Set down each entry again exactly as written.

Transcribed page contents:
+--

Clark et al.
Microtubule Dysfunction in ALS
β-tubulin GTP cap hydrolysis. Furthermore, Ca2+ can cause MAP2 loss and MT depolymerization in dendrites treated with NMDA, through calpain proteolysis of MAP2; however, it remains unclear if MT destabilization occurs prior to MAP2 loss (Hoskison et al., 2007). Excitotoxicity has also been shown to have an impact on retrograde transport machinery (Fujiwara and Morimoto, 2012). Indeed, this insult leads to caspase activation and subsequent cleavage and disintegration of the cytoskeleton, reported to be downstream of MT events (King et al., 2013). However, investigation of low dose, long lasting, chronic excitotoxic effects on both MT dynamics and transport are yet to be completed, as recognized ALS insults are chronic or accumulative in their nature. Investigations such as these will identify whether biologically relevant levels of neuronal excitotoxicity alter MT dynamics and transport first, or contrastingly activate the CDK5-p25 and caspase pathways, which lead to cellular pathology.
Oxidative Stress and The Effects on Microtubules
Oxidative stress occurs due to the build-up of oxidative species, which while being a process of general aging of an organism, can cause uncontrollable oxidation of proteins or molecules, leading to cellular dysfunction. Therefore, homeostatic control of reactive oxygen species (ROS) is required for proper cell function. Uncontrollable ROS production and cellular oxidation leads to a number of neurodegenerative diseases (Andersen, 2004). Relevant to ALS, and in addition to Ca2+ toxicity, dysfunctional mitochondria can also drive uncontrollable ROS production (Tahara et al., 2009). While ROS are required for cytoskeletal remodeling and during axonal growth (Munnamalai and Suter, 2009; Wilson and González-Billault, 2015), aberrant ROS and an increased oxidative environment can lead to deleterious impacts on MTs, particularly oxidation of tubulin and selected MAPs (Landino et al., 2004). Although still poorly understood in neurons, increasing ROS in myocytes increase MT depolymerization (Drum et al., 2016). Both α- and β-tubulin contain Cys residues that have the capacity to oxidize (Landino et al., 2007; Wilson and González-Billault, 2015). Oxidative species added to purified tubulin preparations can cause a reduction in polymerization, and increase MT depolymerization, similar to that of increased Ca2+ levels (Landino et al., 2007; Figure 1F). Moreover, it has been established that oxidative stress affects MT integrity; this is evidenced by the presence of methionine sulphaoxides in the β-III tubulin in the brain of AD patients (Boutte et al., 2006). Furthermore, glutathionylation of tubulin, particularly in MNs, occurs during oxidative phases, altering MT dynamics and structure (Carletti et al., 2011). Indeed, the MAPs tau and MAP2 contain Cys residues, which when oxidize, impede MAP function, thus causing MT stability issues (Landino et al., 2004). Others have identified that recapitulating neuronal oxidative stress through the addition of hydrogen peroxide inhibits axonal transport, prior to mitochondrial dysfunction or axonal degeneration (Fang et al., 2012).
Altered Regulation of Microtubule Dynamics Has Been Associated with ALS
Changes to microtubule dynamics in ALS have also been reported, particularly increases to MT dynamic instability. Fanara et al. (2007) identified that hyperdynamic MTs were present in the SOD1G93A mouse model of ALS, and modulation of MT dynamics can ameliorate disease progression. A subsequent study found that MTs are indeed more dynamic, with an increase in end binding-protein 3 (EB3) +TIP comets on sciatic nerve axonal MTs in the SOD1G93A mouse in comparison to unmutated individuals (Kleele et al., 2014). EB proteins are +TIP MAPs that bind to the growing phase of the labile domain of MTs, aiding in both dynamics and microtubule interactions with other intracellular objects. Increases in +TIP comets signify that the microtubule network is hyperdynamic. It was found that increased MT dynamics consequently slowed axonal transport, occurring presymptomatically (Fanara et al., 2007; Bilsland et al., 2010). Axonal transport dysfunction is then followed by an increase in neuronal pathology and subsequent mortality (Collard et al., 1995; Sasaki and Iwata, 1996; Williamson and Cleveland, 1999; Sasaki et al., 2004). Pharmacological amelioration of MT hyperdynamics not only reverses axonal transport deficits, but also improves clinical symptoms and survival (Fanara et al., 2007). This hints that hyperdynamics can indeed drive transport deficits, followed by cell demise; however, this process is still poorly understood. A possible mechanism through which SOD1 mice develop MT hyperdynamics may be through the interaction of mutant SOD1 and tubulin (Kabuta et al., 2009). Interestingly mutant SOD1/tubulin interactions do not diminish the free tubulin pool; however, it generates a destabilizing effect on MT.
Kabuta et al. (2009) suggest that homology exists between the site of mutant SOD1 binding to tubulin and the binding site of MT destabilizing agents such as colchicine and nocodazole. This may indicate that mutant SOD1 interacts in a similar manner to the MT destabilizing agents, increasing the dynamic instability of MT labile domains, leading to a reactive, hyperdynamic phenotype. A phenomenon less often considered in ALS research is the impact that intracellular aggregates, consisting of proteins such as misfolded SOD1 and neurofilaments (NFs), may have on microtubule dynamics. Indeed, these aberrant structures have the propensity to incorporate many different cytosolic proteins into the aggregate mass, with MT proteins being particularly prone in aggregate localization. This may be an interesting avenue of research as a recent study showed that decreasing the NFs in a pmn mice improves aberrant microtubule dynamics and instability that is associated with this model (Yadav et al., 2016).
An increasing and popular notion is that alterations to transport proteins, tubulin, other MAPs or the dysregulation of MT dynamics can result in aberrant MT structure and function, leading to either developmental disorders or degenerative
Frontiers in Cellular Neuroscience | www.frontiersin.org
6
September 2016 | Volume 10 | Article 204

+--

> [TASK SOLUTION]:
Clark et al.
Microtubule Dysfunction in ALS
β-tubulin GTP cap hydrolysis. Furthermore, Ca2+ can cause MAP2 loss and MT depolymerization in dendrites treated with NMDA, through calpain proteolysis of MAP2; however, it remains unclear if MT destabilization occurs prior to MAP2 loss (Hoskison et al., 2007). Excitotoxicity has also been shown to have an impact on retrograde transport machinery (Fujiwara and Morimoto, 2012). Indeed, this insult leads to caspase activation and subsequent cleavage and disintegration of the cytoskeleton, reported to be downstream of MT events (King et al., 2013). However, investigation of low dose, long lasting, chronic excitotoxic effects on both MT dynamics and transport are yet to be completed, as recognized ALS insults are chronic or accumulative in their nature. Investigations such as these will identify whether biologically relevant levels of neuronal excitotoxicity alter MT dynamics and transport first, or contrastingly activate the CDK5-p25 and caspase pathways, which lead to cellular pathology.
Oxidative Stress and The Effects on Microtubules
Oxidative stress occurs due to the build-up of oxidative species, which while being a process of general aging of an organism, can cause uncontrollable oxidation of proteins or molecules, leading to cellular dysfunction. Therefore, homeostatic control of reactive oxygen species (ROS) is required for proper cell function. Uncontrollable ROS production and cellular oxidation leads to a number of neurodegenerative diseases (Andersen, 2004). Relevant to ALS, and in addition to Ca2+ toxicity, dysfunctional mitochondria can also drive uncontrollable ROS production (Tahara et al., 2009). While ROS are required for cytoskeletal remodeling and during axonal growth (Munnamalai and Suter, 2009; Wilson and González-Billault, 2015), aberrant ROS and an increased oxidative environment can lead to deleterious impacts on MTs, particularly oxidation of tubulin and selected MAPs (Landino et al., 2004). Although still poorly understood in neurons, increasing ROS in myocytes increase MT depolymerization (Drum et al., 2016). Both α- and β-tubulin contain Cys residues that have the capacity to oxidize (Landino et al., 2007; Wilson and González-Billault, 2015). Oxidative species added to purified tubulin preparations can cause a reduction in polymerization, and increase MT depolymerization, similar to that of increased Ca2+ levels (Landino et al., 2007; Figure 1F). Moreover, it has been established that oxidative stress affects MT integrity; this is evidenced by the presence of methionine sulphaoxides in the β-III tubulin in the brain of AD patients (Boutte et al., 2006). Furthermore, glutathionylation of tubulin, particularly in MNs, occurs during oxidative phases, altering MT dynamics and structure (Carletti et al., 2011). Indeed, the MAPs tau and MAP2 contain Cys residues, which when oxidize, impede MAP function, thus causing MT stability issues (Landino et al., 2004). Others have identified that recapitulating neuronal oxidative stress through the addition of hydrogen peroxide inhibits axonal transport, prior to mitochondrial dysfunction or axonal degeneration (Fang et al., 2012).
Altered Regulation of Microtubule Dynamics Has Been Associated with ALS
Changes to microtubule dynamics in ALS have also been reported, particularly increases to MT dynamic instability. Fanara et al. (2007) identified that hyperdynamic MTs were present in the SOD1G93A mouse model of ALS, and modulation of MT dynamics can ameliorate disease progression. A subsequent study found that MTs are indeed more dynamic, with an increase in end binding-protein 3 (EB3) +TIP comets on sciatic nerve axonal MTs in the SOD1G93A mouse in comparison to unmutated individuals (Kleele et al., 2014). EB proteins are +TIP MAPs that bind to the growing phase of the labile domain of MTs, aiding in both dynamics and microtubule interactions with other intracellular objects. Increases in +TIP comets signify that the microtubule network is hyperdynamic. It was found that increased MT dynamics consequently slowed axonal transport, occurring presymptomatically (Fanara et al., 2007; Bilsland et al., 2010). Axonal transport dysfunction is then followed by an increase in neuronal pathology and subsequent mortality (Collard et al., 1995; Sasaki and Iwata, 1996; Williamson and Cleveland, 1999; Sasaki et al., 2004). Pharmacological amelioration of MT hyperdynamics not only reverses axonal transport deficits, but also improves clinical symptoms and survival (Fanara et al., 2007). This hints that hyperdynamics can indeed drive transport deficits, followed by cell demise; however, this process is still poorly understood. A possible mechanism through which SOD1 mice develop MT hyperdynamics may be through the interaction of mutant SOD1 and tubulin (Kabuta et al., 2009). Interestingly mutant SOD1/tubulin interactions do not diminish the free tubulin pool; however, it generates a destabilizing effect on MT.
Kabuta et al. (2009) suggest that homology exists between the site of mutant SOD1 binding to tubulin and the binding site of MT destabilizing agents such as colchicine and nocodazole. This may indicate that mutant SOD1 interacts in a similar manner to the MT destabilizing agents, increasing the dynamic instability of MT labile domains, leading to a reactive, hyperdynamic phenotype. A phenomenon less often considered in ALS research is the impact that intracellular aggregates, consisting of proteins such as misfolded SOD1 and neurofilaments (NFs), may have on microtubule dynamics. Indeed, these aberrant structures have the propensity to incorporate many different cytosolic proteins into the aggregate mass, with MT proteins being particularly prone in aggregate localization. This may be an interesting avenue of research as a recent study showed that decreasing the NFs in a pmn mice improves aberrant microtubule dynamics and instability that is associated with this model (Yadav et al., 2016).
An increasing and popular notion is that alterations to transport proteins, tubulin, other MAPs or the dysregulation of MT dynamics can result in aberrant MT structure and function, leading to either developmental disorders or degenerative
Frontiers in Cellular Neuroscience | www.frontiersin.org
6
September 2016 | Volume 10 | Article 204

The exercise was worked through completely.